=== Entries supplied ===

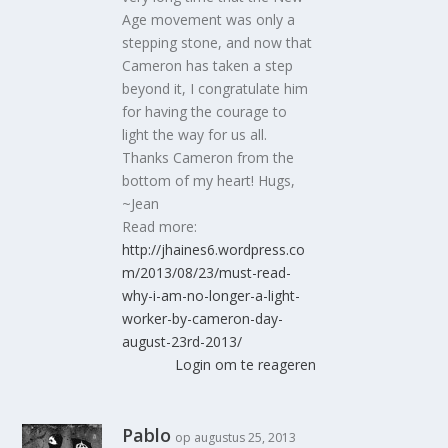
Age movement was only a
stepping stone, and now that
Cameron has taken a step
beyond it, I congratulate him
for having the courage to
light the way for us all.
Thanks Cameron from the
bottom of my heart! Hugs,
~Jean
Read more:
http://jhaines6.wordpress.co
m/2013/08/23/must-read-
why-i-am-no-longer-a-light-
worker-by-cameron-day-
august-23rd-2013/
Login om te reageren
Pablo
op augustus 25, 2013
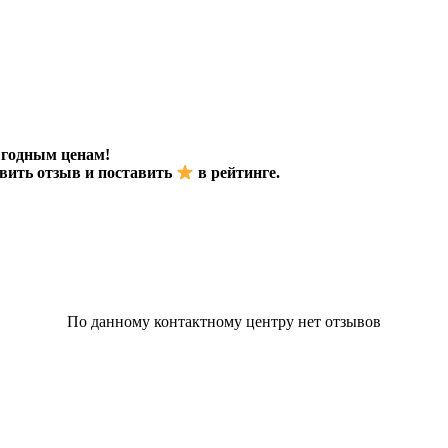
ыгодным ценам!
авить отзыв и поставить
в рейтинге.
По данному контактному центру нет отзывов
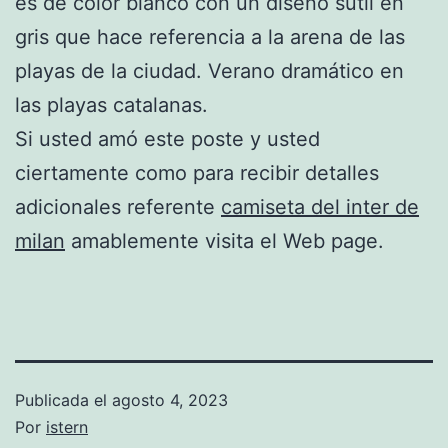
es de color blanco con un diseño sutil en
gris que hace referencia a la arena de las
playas de la ciudad. Verano dramático en
las playas catalanas.
Si usted amó este poste y usted
ciertamente como para recibir detalles
adicionales referente
camiseta del inter de
milan
amablemente visita el Web page.
Publicada el
agosto 4, 2023
Por
istern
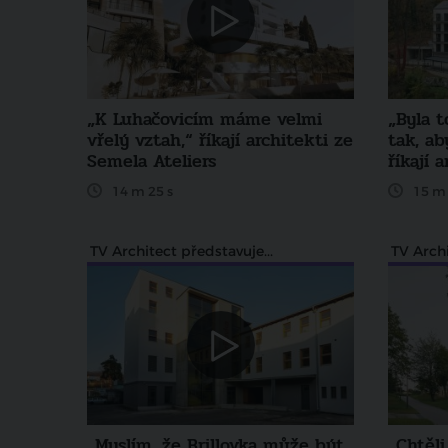
„K Luhačovicím máme velmi
„Byla 
vřelý vztah,“ říkají architekti ze
tak, ab
Semela Ateliers
říkají 
14 m 25 s
15 m 
TV Architect představuje...
TV Archi
„Myslím, že Brillovka může být
„Chtěl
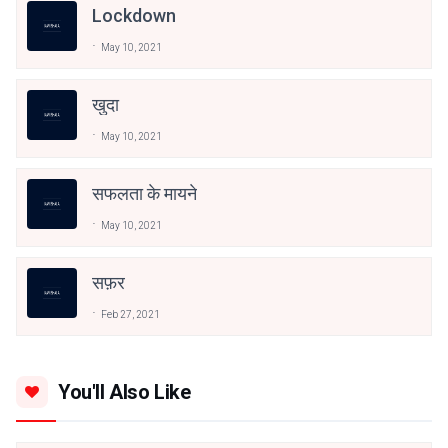
Lockdown
May 10, 2021
खुदा
May 10, 2021
सफलता के मायने
May 10, 2021
सफ़र
Feb 27, 2021
You'll Also Like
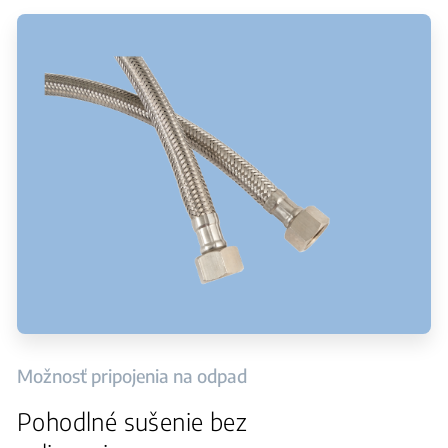
Možnosť pripojenia na odpad
Pohodlné sušenie bez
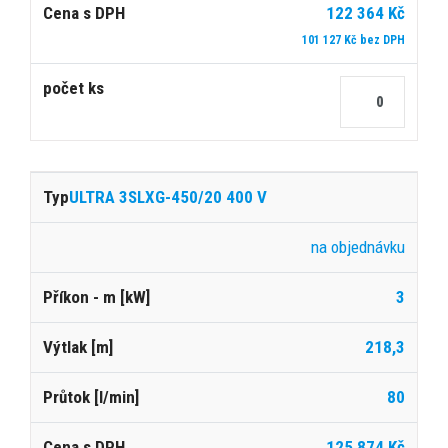
122 364 Kč
101 127 Kč bez DPH
ULTRA 3SLXG-450/20 400 V
na objednávku
3
218,3
80
125 874 Kč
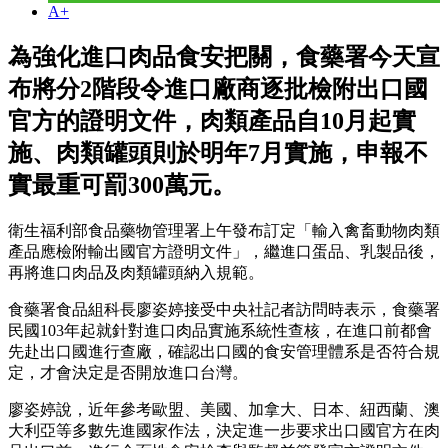
A+
為強化進口肉品食安把關，食藥署今天宣
布將分2階段令進口廠商逐批檢附出口國
官方的證明文件，肉類產品自10月起實
施、肉類罐頭則於明年7月實施，申報不
實最重可罰300萬元。
衛生福利部食品藥物管理署上午發布訂定「輸入禽畜動物肉類
產品應檢附輸出國官方證明文件」，繼進口蛋品、乳製品後，
再將進口肉品及肉類罐頭納入規範。
食藥署食品組科長廖姿婷接受中央社記者訪問時表示，食藥署
民國103年起就針對進口肉品實施系統性查核，在進口前都會
先赴出口國進行查廠，確認出口國的食安管理體系是否符合規
定，才會決定是否開放進口台灣。
廖姿婷說，近年參考歐盟、美國、加拿大、日本、紐西蘭、澳
大利亞等多數先進國家作法，決定進一步要求出口國官方在肉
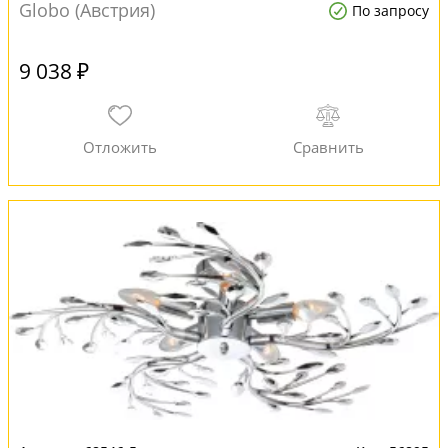
Globo (Австрия)
По запросу
9 038 ₽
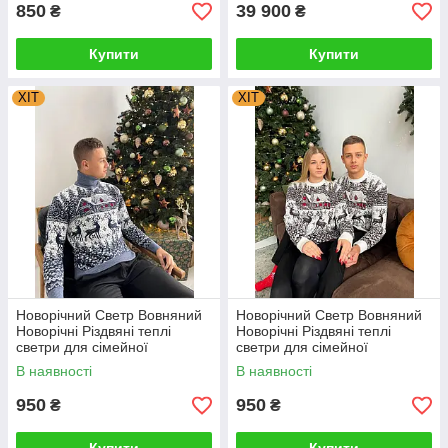
850
39 900
₴
₴
Купити
Купити
ХІТ
ХІТ
Новорічний Светр Вовняний
Новорічний Светр Вовняний
Новорічні Різдвяні теплі
Новорічні Різдвяні теплі
светри для сімейної
светри для сімейної
фотосесії 4XL, 5XL
фотосесії 4XL, 5XL
В наявності
В наявності
950
950
₴
₴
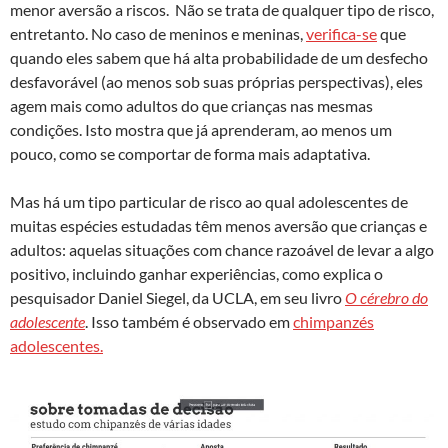
menor aversão a riscos. Não se trata de qualquer tipo de risco,
entretanto. No caso de meninos e meninas,
verifica-se
que
quando eles sabem que há alta probabilidade de um desfecho
desfavorável (ao menos sob suas próprias perspectivas), eles
agem mais como adultos do que crianças nas mesmas
condições. Isto mostra que já aprenderam, ao menos um
pouco, como se comportar de forma mais adaptativa.
Mas há um tipo particular de risco ao qual adolescentes de
muitas espécies estudadas têm menos aversão que crianças e
adultos: aquelas situações com chance razoável de levar a algo
positivo, incluindo ganhar experiências, como explica o
pesquisador Daniel Siegel, da UCLA, em seu livro
O cérebro do
adolescente
. Isso também é observado em
chimpanzés
adolescentes.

===

• [Assignment] Reproduce exactly what appears from the line containing "muitas espécies estudadas" down to the final line of the data.

• [The answer]
muitas espécies estudadas têm menos aversão que crianças e
adultos: aquelas situações com chance razoável de levar a algo
positivo, incluindo ganhar experiências, como explica o
pesquisador Daniel Siegel, da UCLA, em seu livro
O cérebro do
adolescente
. Isso também é observado em
chimpanzés
adolescentes.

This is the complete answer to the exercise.